[Source information]

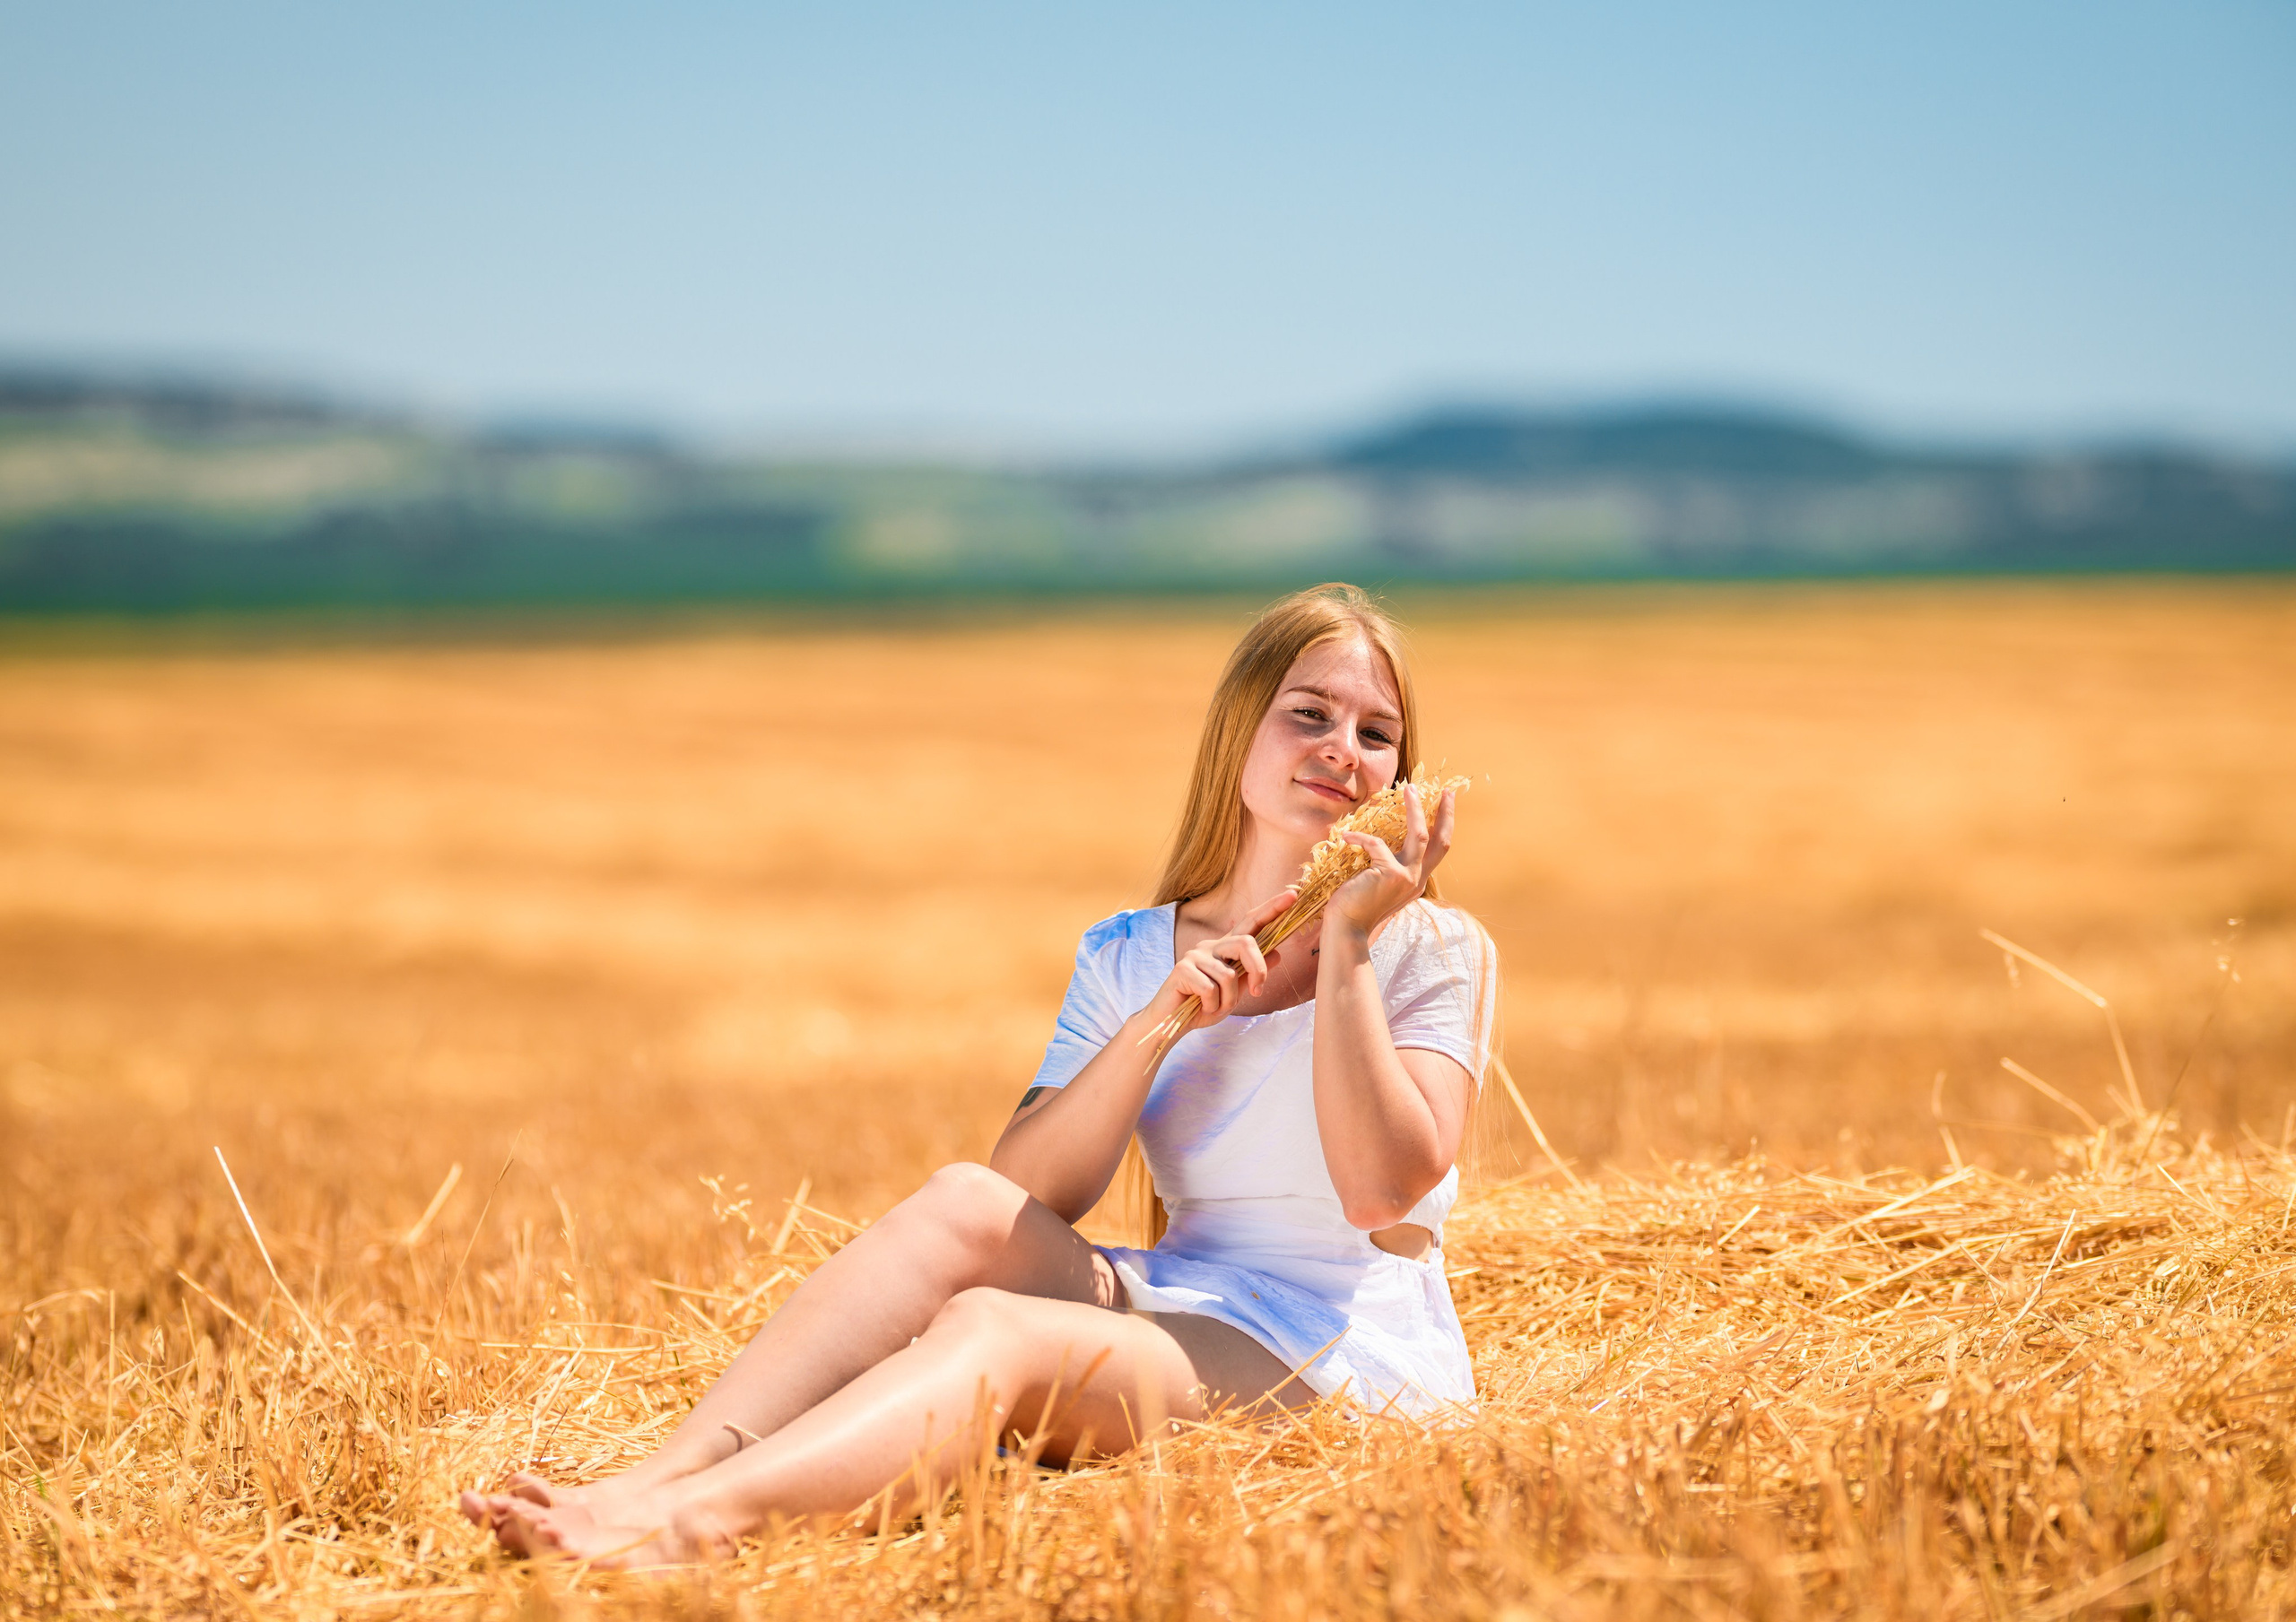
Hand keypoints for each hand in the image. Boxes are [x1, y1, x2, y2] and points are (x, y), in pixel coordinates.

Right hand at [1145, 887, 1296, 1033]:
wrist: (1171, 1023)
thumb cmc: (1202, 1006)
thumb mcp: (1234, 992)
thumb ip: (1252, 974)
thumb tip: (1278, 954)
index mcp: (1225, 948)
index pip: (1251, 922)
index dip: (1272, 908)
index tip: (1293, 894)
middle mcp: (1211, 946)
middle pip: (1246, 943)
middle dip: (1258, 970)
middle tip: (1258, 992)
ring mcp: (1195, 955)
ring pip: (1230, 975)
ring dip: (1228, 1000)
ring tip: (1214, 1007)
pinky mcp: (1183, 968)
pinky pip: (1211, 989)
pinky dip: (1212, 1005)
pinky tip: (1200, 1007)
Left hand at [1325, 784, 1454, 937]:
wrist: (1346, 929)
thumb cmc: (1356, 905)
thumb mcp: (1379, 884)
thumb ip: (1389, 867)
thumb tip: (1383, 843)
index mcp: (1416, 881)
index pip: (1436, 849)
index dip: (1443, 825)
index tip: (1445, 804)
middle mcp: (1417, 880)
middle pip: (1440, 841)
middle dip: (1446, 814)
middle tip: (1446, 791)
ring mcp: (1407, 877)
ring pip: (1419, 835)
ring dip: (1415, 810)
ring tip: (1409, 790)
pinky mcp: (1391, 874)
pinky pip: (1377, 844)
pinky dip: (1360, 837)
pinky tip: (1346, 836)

[/Source information]
[Source information]

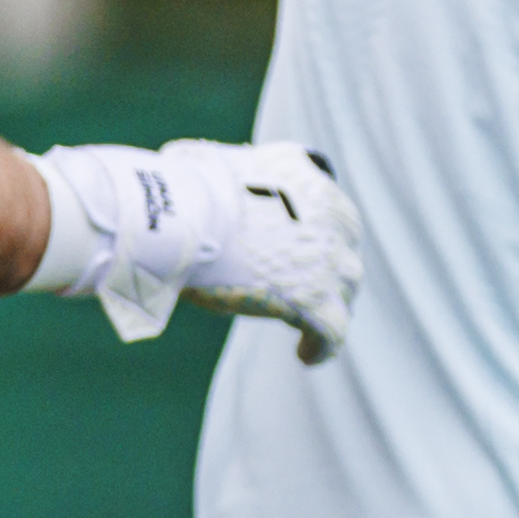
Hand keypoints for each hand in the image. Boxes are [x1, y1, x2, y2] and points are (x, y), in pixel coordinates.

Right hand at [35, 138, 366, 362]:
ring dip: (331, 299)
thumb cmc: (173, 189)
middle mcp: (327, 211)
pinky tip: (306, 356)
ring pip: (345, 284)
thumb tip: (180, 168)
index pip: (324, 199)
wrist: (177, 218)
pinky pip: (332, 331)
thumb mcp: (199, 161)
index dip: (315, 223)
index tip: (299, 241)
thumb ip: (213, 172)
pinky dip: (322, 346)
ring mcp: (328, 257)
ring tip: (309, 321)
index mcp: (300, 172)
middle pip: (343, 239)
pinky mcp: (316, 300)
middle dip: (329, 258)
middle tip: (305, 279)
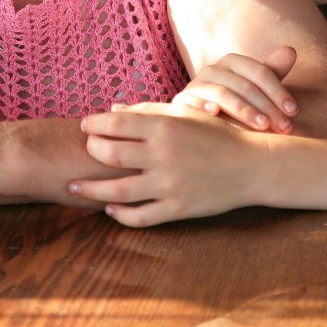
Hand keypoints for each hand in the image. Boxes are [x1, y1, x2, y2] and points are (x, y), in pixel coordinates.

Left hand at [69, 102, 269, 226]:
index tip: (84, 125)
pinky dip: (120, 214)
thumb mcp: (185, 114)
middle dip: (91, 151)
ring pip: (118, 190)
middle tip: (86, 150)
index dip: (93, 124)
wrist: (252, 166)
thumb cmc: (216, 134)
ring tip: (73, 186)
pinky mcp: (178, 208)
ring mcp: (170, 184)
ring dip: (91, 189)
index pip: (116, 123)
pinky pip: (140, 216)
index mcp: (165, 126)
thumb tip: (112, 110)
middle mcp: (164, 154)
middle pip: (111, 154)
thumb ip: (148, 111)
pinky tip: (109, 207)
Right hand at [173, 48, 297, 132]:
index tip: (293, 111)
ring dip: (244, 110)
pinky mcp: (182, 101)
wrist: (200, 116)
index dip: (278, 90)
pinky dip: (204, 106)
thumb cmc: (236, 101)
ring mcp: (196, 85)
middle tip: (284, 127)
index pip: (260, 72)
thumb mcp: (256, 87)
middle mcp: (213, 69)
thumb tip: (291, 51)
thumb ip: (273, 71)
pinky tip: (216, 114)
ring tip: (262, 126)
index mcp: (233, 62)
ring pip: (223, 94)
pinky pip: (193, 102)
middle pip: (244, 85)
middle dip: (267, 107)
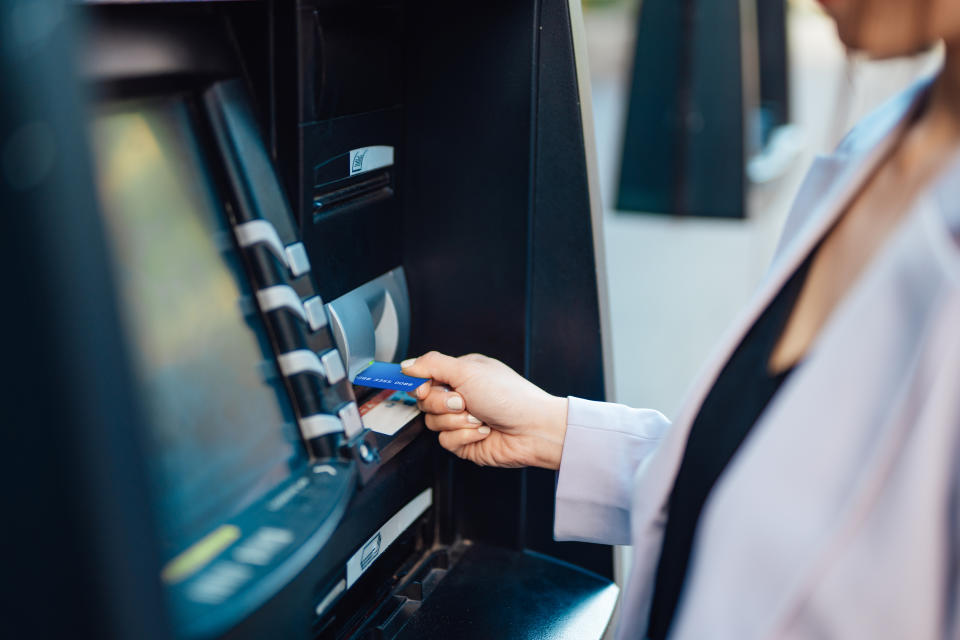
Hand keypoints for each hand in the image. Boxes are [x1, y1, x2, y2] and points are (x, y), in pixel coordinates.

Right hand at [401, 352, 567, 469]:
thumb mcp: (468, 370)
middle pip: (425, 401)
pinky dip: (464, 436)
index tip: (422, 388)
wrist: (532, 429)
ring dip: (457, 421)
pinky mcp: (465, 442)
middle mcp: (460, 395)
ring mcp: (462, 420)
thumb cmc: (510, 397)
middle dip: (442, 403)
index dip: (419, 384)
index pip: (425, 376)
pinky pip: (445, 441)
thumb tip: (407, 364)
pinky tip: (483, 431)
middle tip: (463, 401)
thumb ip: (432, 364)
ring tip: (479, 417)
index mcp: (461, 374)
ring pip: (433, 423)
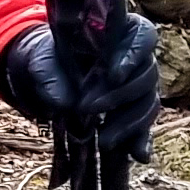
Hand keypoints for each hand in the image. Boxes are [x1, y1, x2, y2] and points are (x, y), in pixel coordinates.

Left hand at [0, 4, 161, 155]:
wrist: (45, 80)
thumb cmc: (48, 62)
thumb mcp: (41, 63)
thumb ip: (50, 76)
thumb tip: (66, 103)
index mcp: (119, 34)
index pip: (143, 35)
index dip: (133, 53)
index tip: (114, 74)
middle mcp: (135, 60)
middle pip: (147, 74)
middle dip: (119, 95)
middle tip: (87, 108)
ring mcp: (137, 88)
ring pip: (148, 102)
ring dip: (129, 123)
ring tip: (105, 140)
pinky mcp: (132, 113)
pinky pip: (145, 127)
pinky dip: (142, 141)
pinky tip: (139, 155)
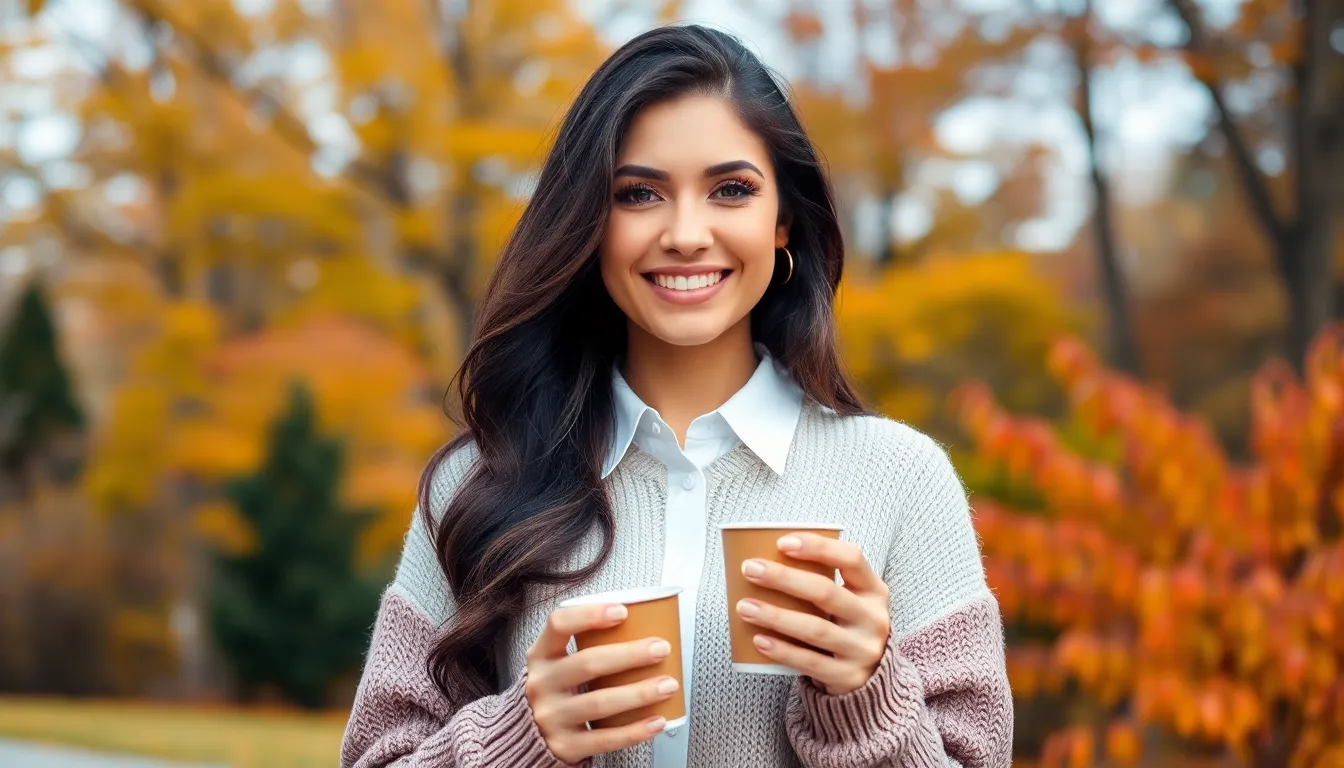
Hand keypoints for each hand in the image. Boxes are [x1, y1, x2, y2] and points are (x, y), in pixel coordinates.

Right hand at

[/Source information]

Those lines of the records above that run from the one containing "thumb tip: (180, 168)" through the one containing "index pip: (425, 376)" should be returned exactly, with no pictures among them.

### [Your solution]
thumb tip: (180, 168)
index pip: (324, 199)
wrist: (177, 218)
pinky pip: (332, 331)
thumb mcp: (199, 161)
index dip: (315, 223)
index tip: (299, 241)
thumb ip: (213, 172)
pinky dip: (322, 346)
ring mcp: (328, 257)
ring tip: (309, 321)
index mcp: (300, 172)
middle pip: (343, 239)
pinky mcp: (316, 300)
middle dip: (329, 258)
middle tip: (305, 279)
Hand keypoints for each hand in the image. Boxes are [x1, y1, x2, y2] and points are (x, y), in pixel coordinates.

Left hand at [69, 102, 269, 226]:
index tip: (84, 125)
pinky dip: (120, 214)
thumb mcp: (185, 114)
middle dip: (91, 151)
ring pip: (118, 190)
middle tip: (86, 150)
index dip: (93, 124)
wrist: (252, 166)
thumb cmc: (216, 134)
ring tip: (73, 186)
pinky mcp: (178, 208)
ring mcp: (170, 184)
ring dip: (91, 189)
index pip: (116, 123)
pinky pip: (140, 216)
index mcp: (165, 126)
thumb tip: (112, 110)
middle mcp: (164, 154)
middle pip: (111, 154)
thumb ip: (148, 111)
pinky tip: (109, 207)
Right hand at [173, 48, 297, 132]:
index tip: (293, 111)
ring dip: (244, 110)
pinky mcp: (182, 101)
wrist: (200, 116)
index dip: (278, 90)
pinky dip: (204, 106)
thumb cmc: (236, 101)
ring mcp: (196, 85)
middle tip: (284, 127)
index pip: (260, 72)
thumb mcp: (256, 87)
middle mcp: (213, 69)
thumb tip: (291, 51)
thumb ip: (273, 71)
pinky tip: (216, 114)
ring tip: (262, 126)
index mcp: (233, 62)
ring pip: (223, 94)
pinky pip: (193, 102)
middle pip: (244, 85)
middle dip: (267, 107)
Hand keypoints for each hand in the image. Boxes are [x1, y1, x2, y2] and points are (x, y), in pixel coordinates.

Right hand at [401, 352, 567, 469]:
thumb mcp: (468, 370)
middle pip: (425, 401)
pinky dip: (464, 436)
index tip: (422, 388)
wrist: (532, 429)
ring dip: (457, 421)
pinky mcp: (465, 442)
middle mcp: (460, 395)
ring mcp: (462, 420)
thumb cmc: (510, 397)
middle dip: (442, 403)
index dip: (419, 384)
index pip: (425, 376)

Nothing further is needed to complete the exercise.